**Task 1**:
In the odometry passage, what does the Realtime NDT method use to find a consistent alignment?
**Task 2**:
Reproduce the span of the odometry passage between "Odometry estimation methods" and "methods for comparison.", inclusive.

**Extract to read**:
Z_{τ} (x + Δ x) = Z_{t} (x) + Δ Z

(4)

In this paper, our implementation of the range flow odometry estimation method is based on [35]. This method utilizes a weighted least-squares minimization of the difference between the measured rate of change of depth at a point and the rate predicted by the so-called range flow constrain equation. It assumes that most of the surface is smooth enough that local tangent planes can be constructed and that the motion between frames is smaller than the size of most features in the range image. This method does not depend on detecting and matching of high-level features in the range images.

3.3 Hybrid-based Methods

Odometry estimation methods based on both image and depth information have become very popular in recent years. The most commonly used idea is first using 2D image features to obtain an initial guess and then using point registration methods (such as ICP, NDT) to refine the estimation. There are also some people who try to combine image-based error metrics and depth-based error metrics into one integrated error metric, then optimize the integrated error function to find the optimal transform [28], However, these methods depend on a powerful computer for complex optimization. Here, we choose three real-time RGB-D visual odometry methods for comparison.

3.3.1 Realtime NDT

Andreasson [8] proposes a real-time local visual feature boosted NDT method for RGB-D odometry estimation. The key idea is to detect 2D visual features and find corresponding regions from the previous frame to current frame and then use RANSAC to find a consistent alignment. After that, the geometrical information around the selected features is efficiently utilized as an input to a fast 3D-NDT-D2D method [22] to refine the transformation. Instead of computing the 3D-NDT representation of the full depth images, this method only considers the immediate local neighbourhoods of each of the detected local visual features points. By doing so, the number of Gaussian components can be substantially decreased. Thus, the whole estimation process can be calculated in real time.

**Source material**:
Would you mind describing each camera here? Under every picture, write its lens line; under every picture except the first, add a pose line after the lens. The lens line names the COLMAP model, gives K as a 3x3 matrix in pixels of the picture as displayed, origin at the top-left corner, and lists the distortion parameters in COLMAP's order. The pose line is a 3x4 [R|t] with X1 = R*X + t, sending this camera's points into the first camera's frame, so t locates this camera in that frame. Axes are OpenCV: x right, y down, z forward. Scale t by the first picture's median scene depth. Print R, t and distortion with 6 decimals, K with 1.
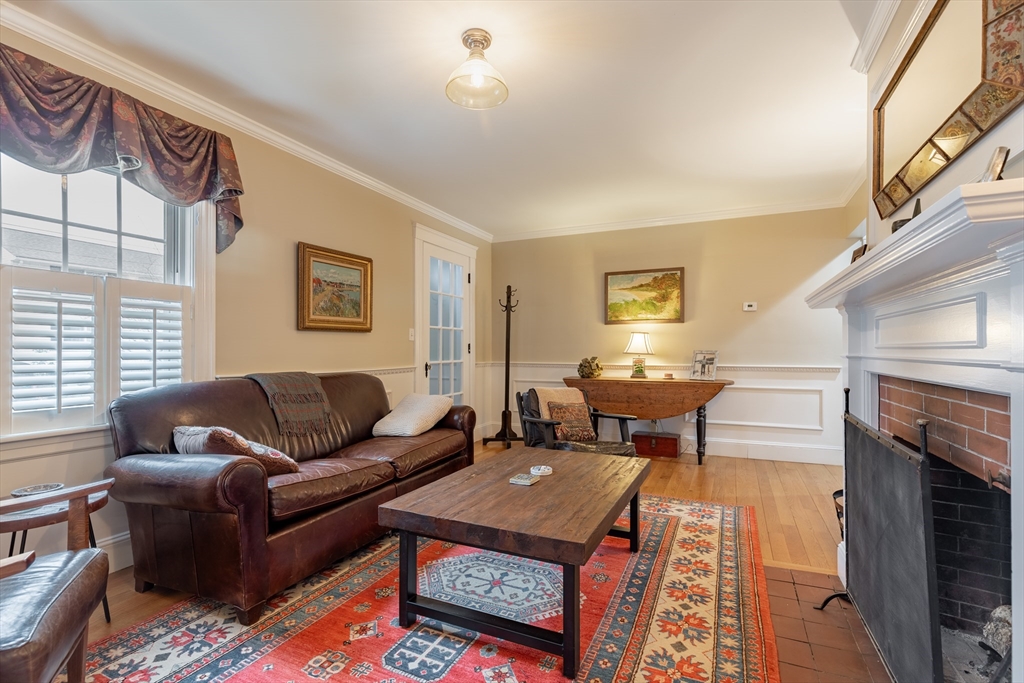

**Reply 1**:
RANSAC

**Reply 2**:
Odometry estimation methods based on both image and depth information have become very popular in recent years. The most commonly used idea is first using 2D image features to obtain an initial guess and then using point registration methods (such as ICP, NDT) to refine the estimation. There are also some people who try to combine image-based error metrics and depth-based error metrics into one integrated error metric, then optimize the integrated error function to find the optimal transform [28], However, these methods depend on a powerful computer for complex optimization. Here, we choose three real-time RGB-D visual odometry methods for comparison.